Many Tukulor clerics of Futa Toro who supported Nāir al-Dīn fled to other parts of Senegambia when the deniyanke
satigi returned to power in 1677, carrying the institution of the imamate and jihad and reform traditions with them. Nāir al-Dīn’s jihad was, therefore, the first in a series of Islamic reform movements leading up to the great West African jihad states of the nineteenth century. Some scholars argue that the jihad of Nāir al-Dīn laid the political, social, and religious foundations upon which much of modern West Africa was built.



Further Reading

  • Barry, Boubacar. Senegambia and the Atlantic Slave Trade.
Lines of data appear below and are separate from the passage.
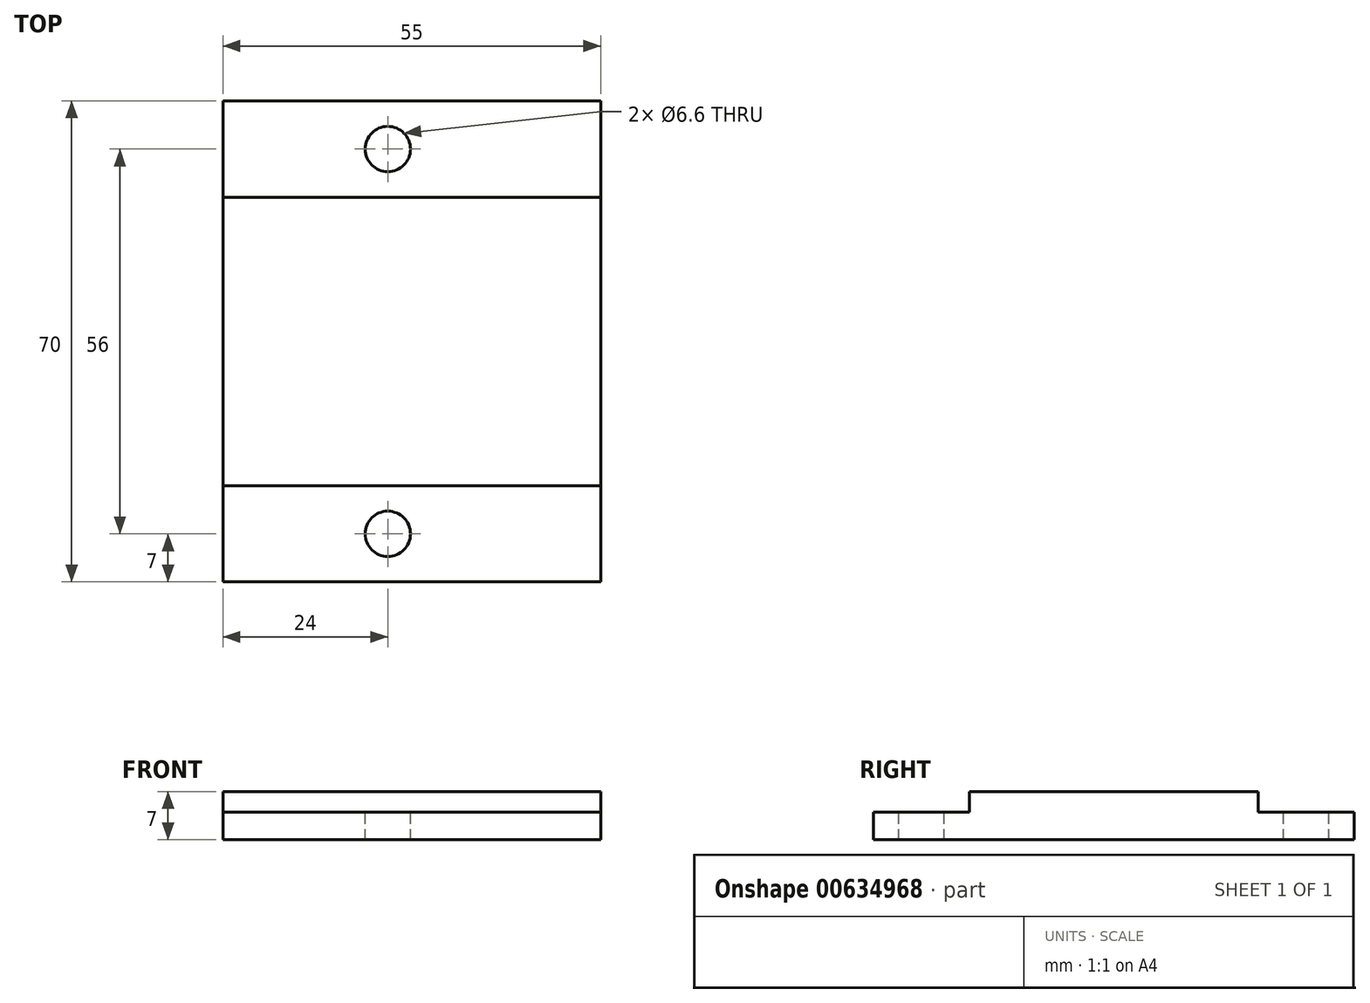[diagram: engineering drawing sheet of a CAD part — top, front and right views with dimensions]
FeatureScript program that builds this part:
annotation { "Feature Type Name" : "Feature", "Feature Type Description" : "" }
export const myFeature = defineFeature(function(context is Context, id is Id, definition is map)
    precondition{}
    {
        {
            var Q0;
            Q0=qCreatedBy(makeId("Top.planeOp"),FACE);
            var sketch = newSketch(context, id + "F0", { "sketchPlane" : qUnion([Q0])});
            skLineSegment(sketch, "E0.0", {"start": v(0, -35) * mm, "end": v(-55.17, -35) * mm});
            skLineSegment(sketch, "E0.1.0", {"start": v(0, -21) * mm, "end": v(0, -35) * mm});
            skLineSegment(sketch, "E0.1.1", {"start": v(0, -35) * mm, "end": v(-55, -35) * mm});
            skLineSegment(sketch, "E0.1.2", {"start": v(-55, -35) * mm, "end": v(-55, -21) * mm});
            skLineSegment(sketch, "E0.1.3", {"start": v(-55, -21) * mm, "end": v(0, -21) * mm});
            skLineSegment(sketch, "E1.0.0", {"start": v(-55, 35) * mm, "end": v(0, 35) * mm});
            skLineSegment(sketch, "E1.0.1", {"start": v(0, 35) * mm, "end": v(0, 21) * mm});
            skLineSegment(sketch, "E1.0.2", {"start": v(0, 21) * mm, "end": v(-55, 21) * mm});
            skLineSegment(sketch, "E1.0.3", {"start": v(-55, 21) * mm, "end": v(-55, 35) * mm});
            skCircle(sketch, "E2.0", {"center": v(-31, -28) * mm, "radius": 3.3 * mm});
            skLineSegment(sketch, "E3", {"start": v(-55, -21) * mm, "end": v(-55, 21) * mm});
            skLineSegment(sketch, "E4", {"start": v(0, -21) * mm, "end": v(0, 21) * mm});
            skCircle(sketch, "E5.MirrorC", {"center": v(-31, 28) * mm, "radius": 3.3 * mm});
            skSolve(sketch);
        }
        {
            var Q0;
            Q0=makeQuery(id+"F0.imprint","IMPRINT",FACE,{"disambiguationData":[TD([[makeQuery(id+"F0.imprint","IMPRINT",EDGE,{"derivedFrom":sQuery(id+"F0.wireOp",EDGE,"E1.0.0")}),-1.0]])]});
            var Q1;
            Q1=makeQuery(id+"F0.imprint","IMPRINT",FACE,{"disambiguationData":[TD([[makeQuery(id+"F0.imprint","IMPRINT",EDGE,{"derivedFrom":sQuery(id+"F0.wireOp",EDGE,"E0.1.3")}),1.0]])]});
            var Q2;
            Q2=makeQuery(id+"F0.imprint","IMPRINT",FACE,{"disambiguationData":[TD([[makeQuery(id+"F0.imprint","IMPRINT",EDGE,{"derivedFrom":sQuery(id+"F0.wireOp",EDGE,"E0.1.0")}),-1.0]])]});
            extrude(context, id + "F1", {"entities" : qUnion([Q0, Q1, Q2]), "oppositeDirection" : true, "depth" : 4 * mm, "offsetDistance" : 25 * mm});
        }
        {
            var Q0;
            Q0=makeQuery(id+"F0.imprint","IMPRINT",FACE,{"disambiguationData":[TD([[makeQuery(id+"F0.imprint","IMPRINT",EDGE,{"derivedFrom":sQuery(id+"F0.wireOp",EDGE,"E0.1.3")}),1.0]])]});
            extrude(context, id + "F2", {"entities" : qUnion([Q0]), "operationType" : NewBodyOperationType.ADD, "depth" : 3 * mm, "offsetDistance" : 25 * mm});
        }
    });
New York: Cambridge University Press, 1998. Barry examines the economic impact of Nāir al-Dīn’s movement, especially as it relates to the transatlantic and trans-Saharan slave trades.
  • Clark, Andrew Francis, and Lucie Colvin Phillips. Historical Dictionary of Senegal. Lanham, Md.: Scarecrow Press, 1995. A good reference to Senegal’s history.
  • Curtin, Philip. “Jihad in West Africa: Early Phases and Interrelations in Mauritania and Senegal.” Journal of African History 12 (1971): 11-24. Curtin gives a brief account of the movement and its role in developing the jihad pattern in West African Islam.
  • Harmon, Stephen. “Islamic Reform and Community in Senegambia: c. 1660-1800.” Afrika Zamani (1997): 55-85. Harmon examines the jihad, with a focus on its Islamic dimensions, and places it in the broader context of West African Islamic history.
  • Norris, H. T. “Znaga Islam During the Seventeenth and Eighteenth Centuries” Bulletin of the School of Oriental and African Studies 32 (1969): 496-526. Norris discusses the evolution of Islam and Islamic reform in Mauritanian society during the time of Nāir al-Dīn.
  • Northrup, Daniel, ed. The Atlantic Slave Trade. Boston: Houghton Mifflin, 2002. A collection of documents touching on the various issues relating mainly to trade’s underlying economic factors.
  • Stewart, Charles. Islam and Social Order in Mauritania. New York: Oxford University Press, 1973. Stewart explains the clan and class structures of Moorish society and the role played in those structures by the Zawiya, or maraboutic clans.